§ **WORK REQUEST**:
Locate every line in the material that contains the string "University" and copy each of those lines. Case counts.

§ **RECORDED DATA**:
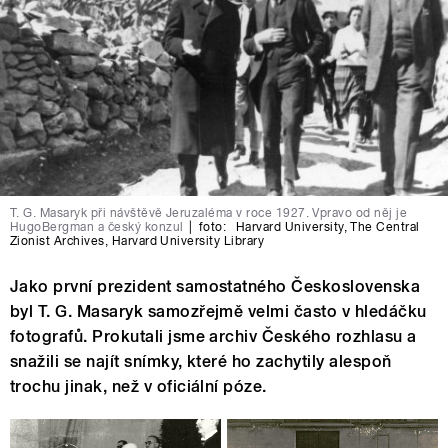
T. G. Masaryk při návštěvě Jeruzaléma v roce 1927. Vpravo od něj je
HugoBergman a český konzul
|
foto:
Harvard University
,
The Central
Zionist Archives
,
Harvard University Library
Jako první prezident samostatného Československa
byl T. G. Masaryk samozřejmě velmi často v hledáčku
fotografů. Prokutali jsme archiv Českého rozhlasu a
snažili se najít snímky, které ho zachytily alespoň
trochu jinak, než v oficiální póze.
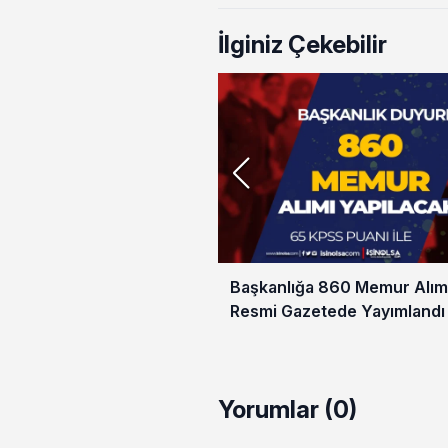
İlginiz Çekebilir
Başkanlığa 860 Memur Alımı 
Resmi Gazetede Yayımlandı
Yorumlar (0)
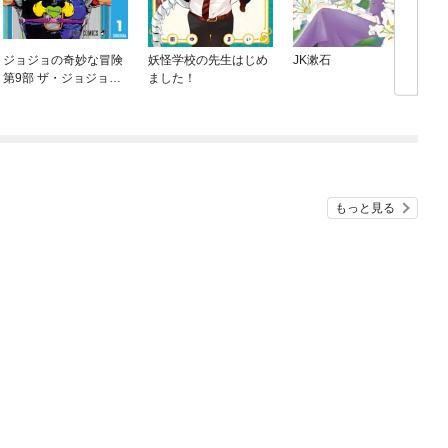
ジョジョの奇妙な冒険
妖怪学校の先生はじめ
JK漱石
第9部 ザ・ジョジョラ
ました！
ンズ
もっと見る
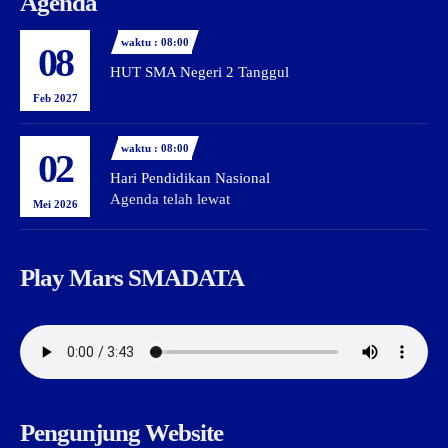
Agenda
waktu : 08:00
08
HUT SMA Negeri 2 Tanggul
Feb 2027
waktu : 08:00
02
Hari Pendidikan Nasional
Agenda telah lewat
Mei 2026
Play Mars SMADATA
Pengunjung Website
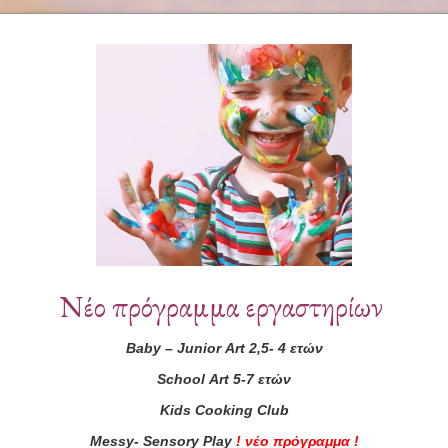
Συνεργάτες
Νέο πρόγραμμα εργαστηρίων
Baby
–
Junior
Art
2,5- 4 ετών
School
Art
5-7 ετών
Kids
Cooking
Club
Messy
-
Sensory
Play
!
νέο πρόγραμμα
!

§ **FINISHED EXERCISE**:
Harvard University
Harvard University Library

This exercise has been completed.